Une des choses qui m’ont frappé, c’est que ces ressources semblaient présenter des cuisinières de masse qui, dans leur utilisation, se rapprochaient bien plus des cuisinières à bois classiques que des cuisinières de masse « à l’européenne » que j’avais eu l’occasion de voir en photo. Je prendrais un jour le temps de développer ça plus en détails. Mais pour faire simple, ces cuisinières étaient construites autour d’un cœur de chauffe de petite capacité, conçu pour être rechargé toutes les 20-25 minutes par de petites quantités de bois successives pendant une durée totale pouvant s’étendre entre 1h et 3h jusqu’à ce que les besoins de chauffage et/ou de cuisson soient satisfaits ; là où les cuisinières européennes étaient conçues autour d’un foyer de grande capacité destiné à être chargé en une seule et unique fois, avec une fois le feu allumé un délai inflexible d’environ 1h à 1h30 pour cuisiner. J’étais au final assez content d’être tombé sur cette variante « à l’anglo-saxonne », car de prime abord, cela me paraissait plus simple de gérer la préparation d’un repas sur une plaque de cuisson dont le profil de température reste constant toute la durée de son utilisation grâce aux rechargements fréquents, et aussi plus confortable de pouvoir faire varier la quantité d’énergie de chauffage injectée dans la maison en ajustement le nombre de rechargements du foyer.
Après un temps raisonnable de réflexion, et sur la base des conseils que j’avais pu recueillir, j’ai décidé de me lancer, et j’ai commandé une bonne partie des matériaux dont j’allais avoir besoin.
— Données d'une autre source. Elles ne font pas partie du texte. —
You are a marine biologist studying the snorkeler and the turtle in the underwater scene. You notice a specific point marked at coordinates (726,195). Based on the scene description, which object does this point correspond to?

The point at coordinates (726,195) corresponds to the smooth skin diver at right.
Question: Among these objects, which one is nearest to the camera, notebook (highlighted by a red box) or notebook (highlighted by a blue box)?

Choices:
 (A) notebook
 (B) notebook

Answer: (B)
J’avais donc à ma disposition des panneaux de fibres céramiques compressées pour réaliser le cœur de chauffe, une porte de foyer et une porte de four compatibles avec le design retenu en terme de dimensions d’encastrement, et surtout ce qui allait constituer le corps (c’est à dire la masse) du poêle : des briques de terre crue, et leur mortier d’assemblage dédié, mélange d’argile et de sable. Contrairement à ce qui relevait de la conception, le choix de ces briques a été fait sur recommandation de la communauté francophone des low-tech et de la construction écologique en général. On le verra plus tard, mais ça s’est avéré être un choix très discutable, et même si ça n’a pas remis en cause la construction de cette première cuisinière, je ne réutiliserai plus ces briques pour construire un tel ouvrage désormais.
Le chantier a pu ensuite commencer !
Etant sur une dalle béton assez solide, aucune préparation particulière n’a été nécessaire si ce n’est un petit ragréage de moins d’un centimètre histoire de partir sur un niveau parfait et gommer les reliefs du carrelage posé de façon approximative par l’ancien propriétaire.
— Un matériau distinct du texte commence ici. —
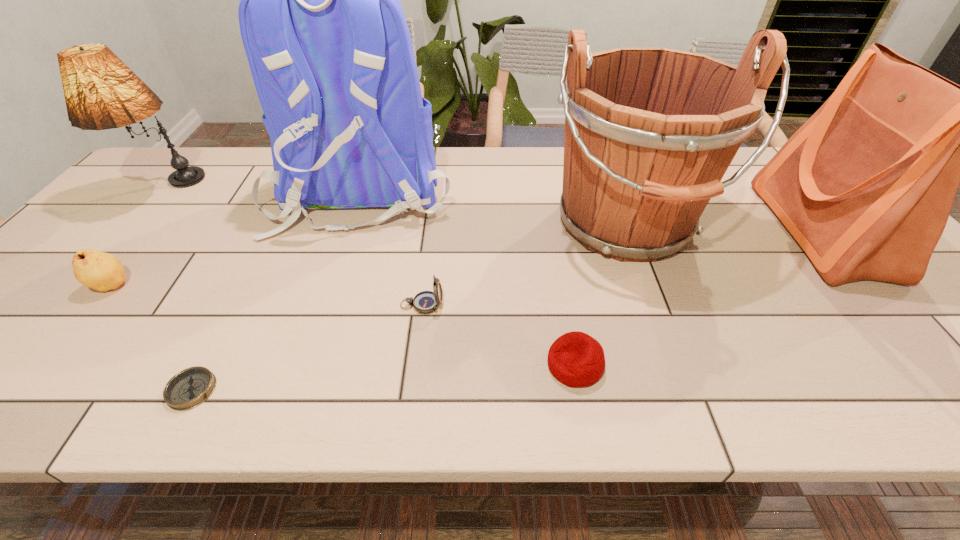
Where is `vacant area situated 0.190m on the seat area of the seventh tallest object`? The height and width of the screenshot is (540, 960). vacant area situated 0.190m on the seat area of the seventh tallest object is located at coordinates (452, 364).

This screenshot has height=540, width=960. Find the location of `free space located on the left of the nearer compass`. free space located on the left of the nearer compass is located at coordinates (101, 390).

Locate an element on the screen. The width and height of the screenshot is (960, 540). backpack present at the far edge is located at coordinates (x=329, y=49).

The image size is (960, 540). Find the location of `bucket positioned at the far edge`. bucket positioned at the far edge is located at coordinates (649, 132).

Where is `shopping bag at the far edge`? This screenshot has width=960, height=540. shopping bag at the far edge is located at coordinates (865, 186).

Image resolution: width=960 pixels, height=540 pixels. What are the coordinates of `lampshade that is at the far edge` in the screenshot? It's located at (101, 92).

This screenshot has height=540, width=960. I want to click on beanbag positioned at the near edge, so click(x=575, y=359).

Locate an element on the screen. compass present at the near edge is located at coordinates pyautogui.click(x=189, y=388).

At what (x,y) coordinates should I click in order to perform the action: click on lampshade present at the left edge. Please return your answer as a coordinate pair (x, y). Image resolution: width=960 pixels, height=540 pixels. Looking at the image, I should click on (101, 92).

You are a GUI agent. You are given a task and a screenshot of the screen. Output one action in this format:
    pyautogui.click(x=<x>, y=<y>)
    Task: Click on the pear that is at the left edge
    This screenshot has width=960, height=540.
    Given the screenshot: What is the action you would take?
    pyautogui.click(x=101, y=271)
La réalisation de la maçonnerie comprenait plusieurs défis techniques, certains liés au fait que je sois novice en maçonnerie, d’autres à la nature même des briques de terre crue.
Il s’agissait d’abord de suivre au mieux l’ébauche de plan, en ajustant au mieux le calepinage pour faire coïncider les dimensions de mes briques avec les volumes à créer. Pas toujours facile pour un débutant, et par manque d’anticipation d’un étage sur l’autre, je me suis retrouvé avec pas mal de « coups de sabre » (joints verticaux alignés), parfois sur 3 ou 4 étages consécutifs. Heureusement, et c’est le principal, jamais sur toute la hauteur de l’édifice (12 étages de briques).

La deuxième difficulté est venue du manque d’outillage adapté pour la découpe des briques : je réalisais toutes les découpes à la disqueuse sur batterie, ce qui était chronophage, générait énormément de poussière et donnait une finition de coupe approximative. Heureusement, sur ce dernier point, le mode d’assemblage choisi pour cette première cuisinière (joints épais plutôt que joints minces) permettait de s’en accommoder.

Enfin, les briques elles-mêmes me posaient énormément de problèmes. Elles étaient extrêmement fragiles et pouvaient se fissurer pour un rien : si le mortier était un peu trop sec, alors elles ne parvenaient pas à encaisser les petits chocs du maillet au caoutchouc au moment de les ajuster en niveau et en aplomb sur place ; s’il était un peu trop humide, alors elles buvaient beaucoup d’eau, et fissuraient ensuite au séchage à proximité des joints. Par la suite, j’ai compris que j’avais été induit en erreur sur la signification de « BTC » par le vendeur de matériaux. Si pour certains cet acronyme signifie « Brique de Terre Compressée » (le « crue » est alors simplement sous-entendu), pour d’autres cela signifie seulement « Brique de Terre Crue », et cela n’implique alors pas nécessairement que les briques en question aient été moulées sous haute pression, elles peuvent très bien avoir été seulement extrudées. Ce qui était visiblement le cas de celles que j’ai achetées. Bref, il faudra faire avec.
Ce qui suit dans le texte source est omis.